Problem details: Where an image appears, leave it out; otherwise repeat the data exactly.

Supplied material:
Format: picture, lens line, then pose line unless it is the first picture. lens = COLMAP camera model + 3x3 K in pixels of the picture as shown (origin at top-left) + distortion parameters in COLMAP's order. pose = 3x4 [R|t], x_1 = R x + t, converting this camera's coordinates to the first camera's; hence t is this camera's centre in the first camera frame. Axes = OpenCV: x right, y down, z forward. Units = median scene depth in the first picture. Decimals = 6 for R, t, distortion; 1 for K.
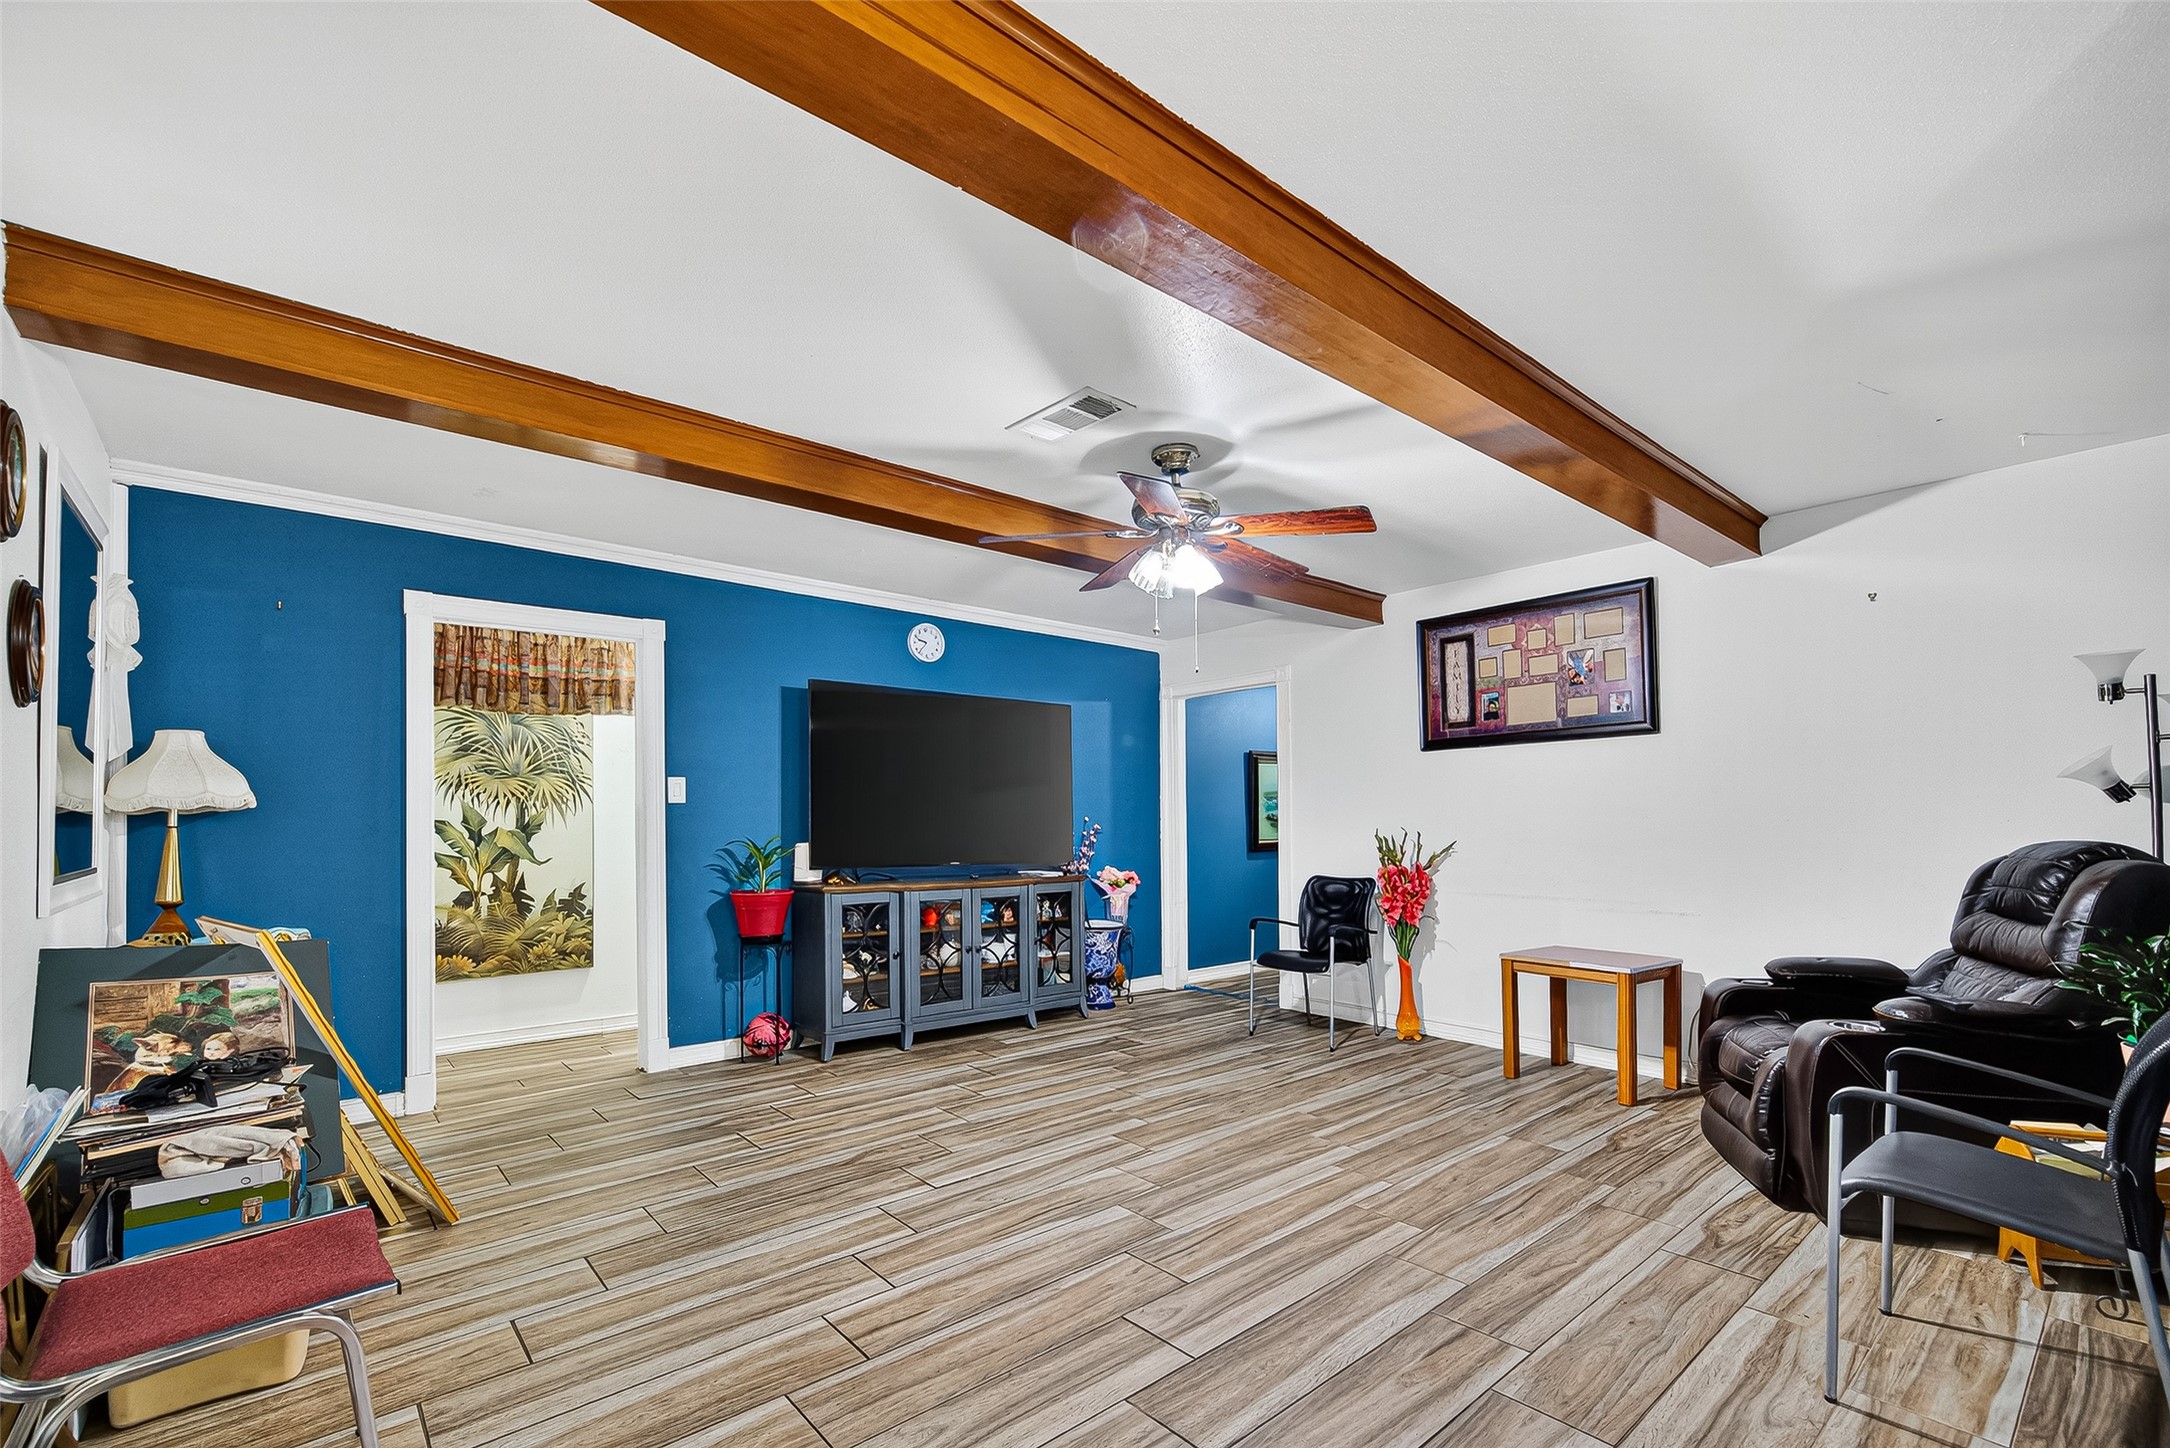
lens RADIAL K [[941.2, 0, 1089.2], [0, 941.2, 799.5], [0, 0, 1]] dist [0.000131, -0.000070]
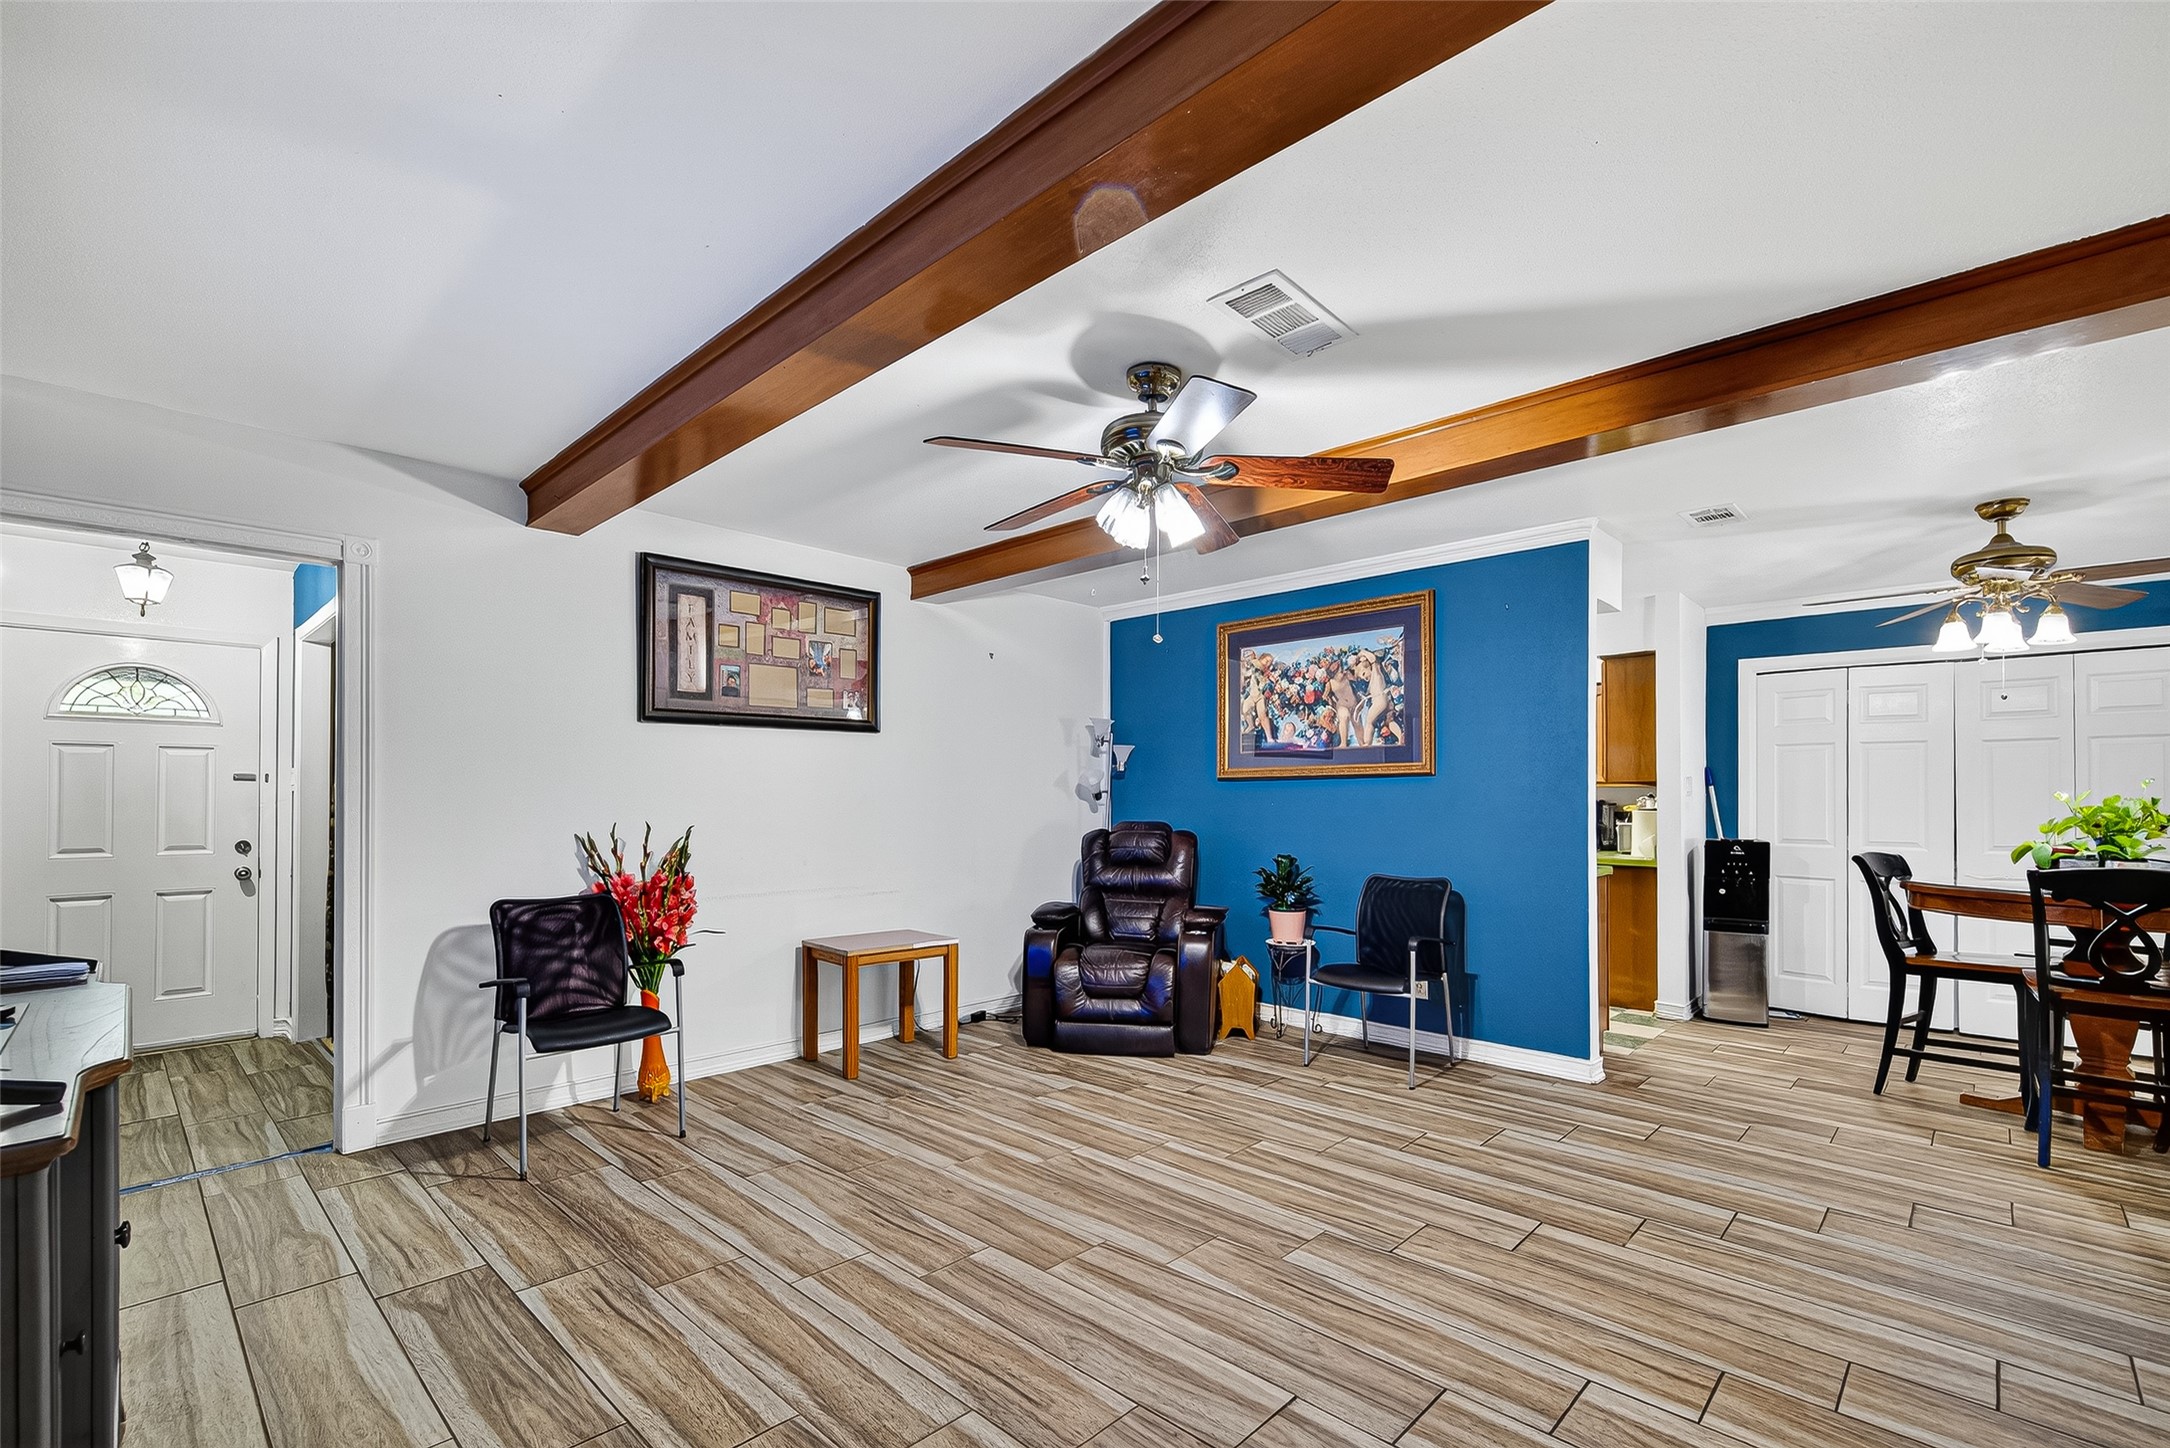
lens RADIAL K [[954.2, 0, 1120.1], [0, 954.2, 791.0], [0, 0, 1]] dist [0.014259, -0.000157]
pose [[-0.112730, 0.014832, 0.993515, -0.649801], [-0.021539, 0.999617, -0.017367, 0.014000], [-0.993392, -0.023357, -0.112368, 0.975247]]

Response for this exercise:
Format: picture, lens line, then pose line unless it is the first picture. lens = COLMAP camera model + 3x3 K in pixels of the picture as shown (origin at top-left) + distortion parameters in COLMAP's order. pose = 3x4 [R|t], x_1 = R x + t, converting this camera's coordinates to the first camera's; hence t is this camera's centre in the first camera frame. Axes = OpenCV: x right, y down, z forward. Units = median scene depth in the first picture. Decimals = 6 for R, t, distortion; 1 for K.
lens RADIAL K [[941.2, 0, 1089.2], [0, 941.2, 799.5], [0, 0, 1]] dist [0.000131, -0.000070]
lens RADIAL K [[954.2, 0, 1120.1], [0, 954.2, 791.0], [0, 0, 1]] dist [0.014259, -0.000157]
pose [[-0.112730, 0.014832, 0.993515, -0.649801], [-0.021539, 0.999617, -0.017367, 0.014000], [-0.993392, -0.023357, -0.112368, 0.975247]]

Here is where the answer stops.